Pengaruh Substansi Bahan Sumber Energi dalam Pakan Konsentrat dengan Tepung Kulit Pisang Hasil Fermentasi terhadap Perubahan Kandungan BETN, Energi dan TDN
The Effect of Energy Source Substances in Concentrated Feed with Fermented Banana Peel Flour on Changes in BETN, Energy and TDN Content
Abstract
This study aimed to investigate the impact of replacing energy source elements in concentrate feed with fermented banana peel flour on changes in BETN, Energy, and TDN content. The study used an experimental approach using a Completely Randomized Design (CRD) with 4 treatments and 3 replications. The treatments consist of four groups: P0, which is a concentrate without TKPF and serves as the control; P1, which is a concentrate with 10% TKPF replaced for ground corn; P2, which is a concentrate with 20% TKPF substituted for ground corn; and P3, which is a concentrate with 30% TKPF substituted for ground corn. The research findings indicate that the average BETN content (%) for P0 is 55.05 ± 0.03, for P1 is 58.55 ± 1.17, for P2 is 45.56 ± 0.58, and for P3 is 50.15 ± 0.08. Similarly, the average energy content (kcal) for P0 is 3682.12 ± 20.52, for P1 is 3730.63 ± 9.75, for P2 is 3688.10 ± 12.21, and for P3 is 3614.90 ± 30.00. Additionally, the average TDN content (%) for P0 is 11.21 ± 0.94, for P1 is 10.83 ± 0.32, for P2 is 12.28 ± 1.99, and for P3 is 13.83 ± 1.32. The analysis of variance revealed that the treatment had a very significant impact (P<0.01) on the energy content, whereas it had an insignificant impact (P>0.05) on the BETN and TDN content. The findings of this study indicate that substituting energy source feed with fermented banana peel flour at various levels in the concentrate feed mixture yields equivalent results in terms of BETN, energy, and TDN content. Furthermore, complete substitution of energy source feed with fermented banana peel flour is also feasible. The inclusion of a 30% percentage of energy source feed in the concentrate feed combination leads to a reduction in the overall energy content.
Penelitian ini bertujuan untuk mengetahui pengaruh penggantian unsur sumber energi pada pakan konsentrat dengan tepung kulit pisang fermentasi terhadap perubahan kandungan BETN, Energi, dan TDN. Penelitian ini menggunakan pendekatan eksperimen dengan menggunakan Rancangan Acak Lengkap (RAL) dengan 4 perlakuan dan 3 ulangan.

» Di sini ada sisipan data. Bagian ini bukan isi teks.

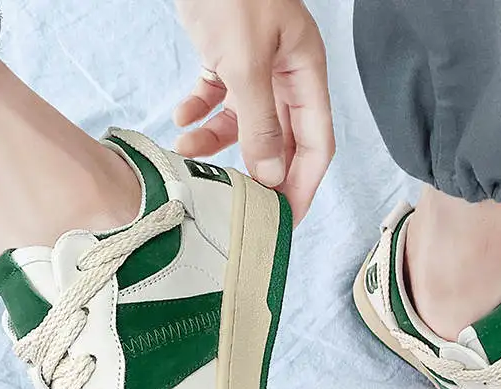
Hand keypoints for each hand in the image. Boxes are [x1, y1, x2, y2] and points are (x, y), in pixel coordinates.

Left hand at [175, 0, 334, 225]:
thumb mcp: (245, 61)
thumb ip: (260, 122)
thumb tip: (271, 176)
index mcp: (305, 74)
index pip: (317, 144)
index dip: (305, 184)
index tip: (287, 218)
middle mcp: (286, 76)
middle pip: (282, 141)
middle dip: (261, 173)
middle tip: (241, 204)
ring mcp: (257, 68)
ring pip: (245, 123)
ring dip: (219, 142)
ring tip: (189, 152)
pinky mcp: (227, 59)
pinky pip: (219, 99)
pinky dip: (202, 113)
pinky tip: (183, 121)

Perlakuan terdiri dari empat kelompok: P0, yaitu konsentrat tanpa TKPF dan berfungsi sebagai kontrol; P1 yaitu konsentrat dengan TKPF 10% diganti dengan jagung giling; P2 yaitu konsentrat dengan TKPF 20% yang disubstitusi jagung giling; dan P3 yaitu konsentrat dengan TKPF 30% yang disubstitusi jagung giling. Hasil penelitian menunjukkan rata-rata kandungan BETN (%) pada P0 sebesar 55,05 ± 0,03, P1 sebesar 58,55 ± 1,17, P2 sebesar 45,56 ± 0,58, dan P3 sebesar 50,15 ± 0,08. Demikian pula rata-rata kandungan energi (kkal) pada P0 sebesar 3682,12 ± 20,52, P1 sebesar 3730,63 ± 9,75, P2 sebesar 3688,10 ± 12,21, dan P3 sebesar 3614,90 ± 30,00. Rata-rata kandungan TDN (%) P0 sebesar 11,21±0,94, P1 10,83±0,32, P2 12,28±1,99, dan P3 13,83±1,32. Hasil analisis ragam menunjukkan bahwa perlakuan mempunyai pengaruh sangat nyata (P<0,01) terhadap kandungan energi, sedangkan perlakuan memberikan pengaruh tidak nyata (P>0,05) terhadap kandungan BETN dan TDN. Temuan penelitian ini menunjukkan bahwa penggantian pakan sumber energi dengan tepung kulit pisang yang difermentasi pada berbagai kadar dalam campuran pakan konsentrat memberikan hasil yang setara dalam hal kandungan BETN, energi, dan TDN. Selain itu, substitusi lengkap pakan sumber energi dengan tepung kulit pisang yang difermentasi juga dapat dilakukan. Dimasukkannya persentase pakan sumber energi sebesar 30% pada kombinasi pakan konsentrat menyebabkan penurunan kandungan energi secara keseluruhan.